Russia’s judo diplomacy has the West’s policy on the mat
In judo, which is Japanese for “the gentle way”, there are no knockout blows, only a series of points scored against an opponent that add up to a victory.
Russia’s president Vladimir Putin, as a skilled practitioner of the sport, knows this well. For several years, he has gone toe-to-toe with the West – and won. Battle after battle has gone his way, without resorting to a war.
The tussle over Ukraine is only the most recent manifestation of this. Ukraine is a pivotal country for both Russia and the West, especially the European Union. Both want preferential trade deals with the country, as a prelude for greater integration. The EU has proffered its trade deal – years in the making – as a prelude to the country joining the EU. Russia wants Ukraine to join its own customs union, which already includes other former Soviet Union countries and is likely to include many more.
And both are willing to play tough and dirty to get what they want: Russia has repeatedly threatened to cut gas supplies to Ukraine, while US senator John McCain, in Kiev yesterday to join tens of thousands of protesters calling for closer EU ties, warned that the US might place sanctions on Ukraine if the trade deal with the EU fell through.
The US’ sudden concern for the states of the former Soviet Union is not, as one might infer from Mr McCain’s words in Kiev, to do with support for freedom or the right of the protesters to protest. Rather, it stems from hard political calculations of the extent – and ambition – of Russia’s power.
Earlier this month, unremarked by most analysts, secretary of state John Kerry touched down in Moldova – the first visit by such a senior US official for more than two decades. (“Touched down” is the right phrase, since Mr Kerry barely stayed for four hours.) The purpose of Mr Kerry’s visit was, as with Mr McCain’s in Ukraine, to put steel into the spine of the West’s supporters in the country.

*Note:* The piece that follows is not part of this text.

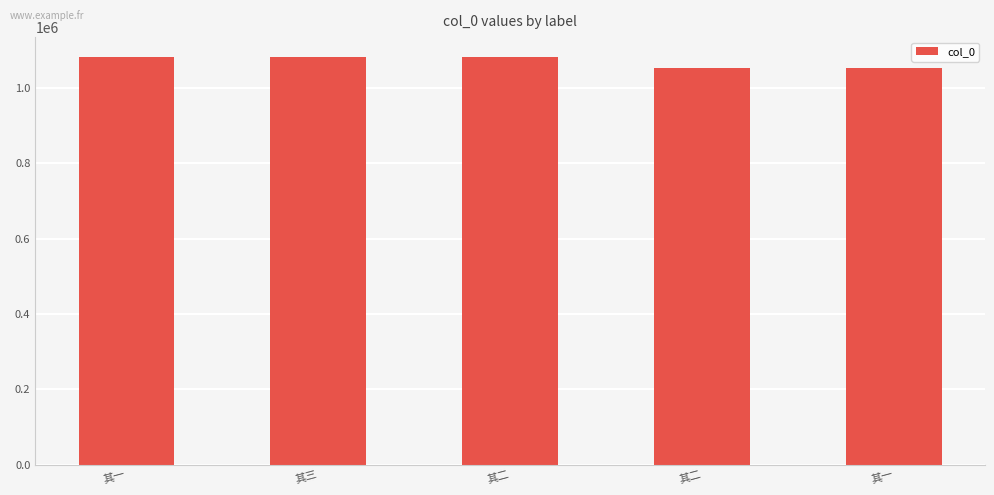

What is the difference between the second highest and second lowest values?

28113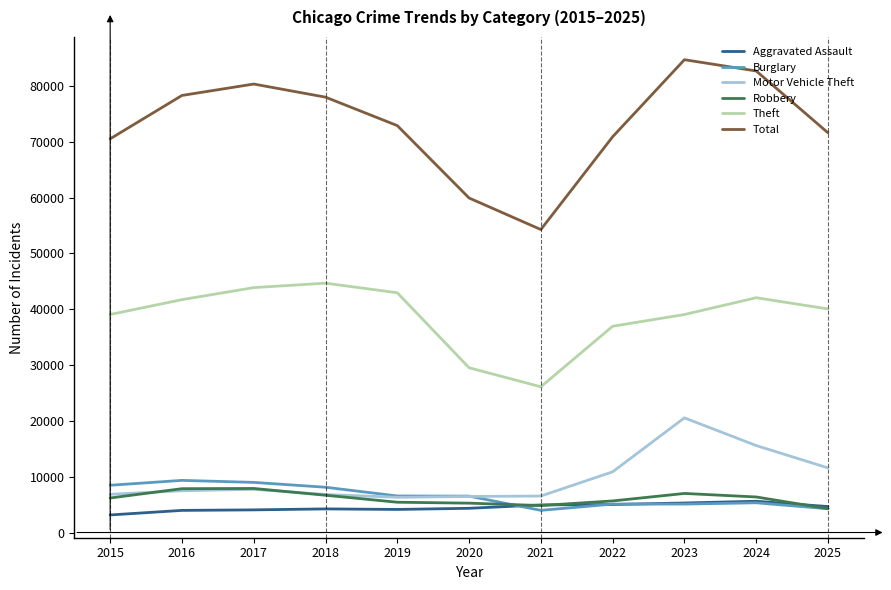

What is the total value across all series at 2019?

138245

The Kremlin has vigorously opposed Moldova’s signing of a free-trade agreement with the EU. Again as with Ukraine, Russia used economic leverage to try to pressure the country, banning the import of Moldovan wine – Moldova’s largest export to its largest market.
And yet Mr Kerry, as with Mr McCain, offered little except words. And that is the root of the problem with the West’s relationship with the countries of the post-Soviet space. While Russia holds out economic carrots and wields large sticks, the West can offer little except comfort and the promise of more.
The European Union cannot even offer membership – it is convulsed with internal problems, and its largest countries, such as the UK, don’t even want the people of its current members to be allowed free movement. The idea of enlarging the EU to countries with the populations of Ukraine (45 million) or Turkey (75 million) is dim and distant.
In the long run, Europe and the West will probably lose the confrontations over Moldova and Ukraine. If they don’t lose over the headlines – Ukraine’s president may well be replaced by one more open to the EU trade deal – they will likely lose in the details. Russia under Mr Putin is committed to the customs union and enlarging the country’s sphere of influence. The West is merely interested in putting out fires.
This is precisely what happened over Syria. The West had been largely unconcerned with Syria, seeing its place in their calculations of Middle East policy purely in terms of its relevance to Israel. Russia, on the other hand, sees Syria as essential to its influence in the region and, since the mid-2000s, has been steadily expanding its influence in Damascus.
When the uprising became a civil war, Moscow was firmly behind Bashar Al Assad in marked contrast to the US’s relationship with its ally in Cairo, Hosni Mubarak, who was swiftly abandoned.
Slowly, Mr Putin is knitting together the past pieces of the Soviet Union. His display of force in Georgia in 2008 – when Russia bombed the capital Tblisi, with no real response from the West – was only the most forceful of his attempts to draw the former Soviet states back into Russia’s orbit.
Last month, Russia’s man in Tajikistan won another election (“won” might be too strong a word since he was the sole credible candidate) and the month before that the Russian-speaking president of Azerbaijan was re-elected for a third term albeit in a discredited election.
The states of Central Asia still rely on Russia to an enormous extent – millions of their citizens cross the border to work. China, which is also increasing its presence in Central Asia, is a big market but offers comparatively little access to its employment market. The legacy of the Soviet Union, which means many Central Asians speak Russian, still gives the old motherland a pull. China is not likely to replace Russia any time soon.
Similarly, it is true, as Alan Philps argued in these pages last week, that Russia will not replace the United States in the Middle East. But it doesn’t need to. By carving out its zones of influence and defending them fiercely, it is always going to carry more weight in those narrow areas than a global power. When Mr Kerry goes to Moldova, or Mr McCain goes to Ukraine, pro-West politicians in these countries enjoy a brief spell of attention and focus from the superpower. But America is far away, literally and metaphorically. Once the entourage leaves, so, too, does America’s attention – while Russia remains next door, watchful.
The crowds in Kiev’s main square will soon learn the same thing the Syrians shivering in the snow have had to understand: America has many things on its mind, but Russia has only one.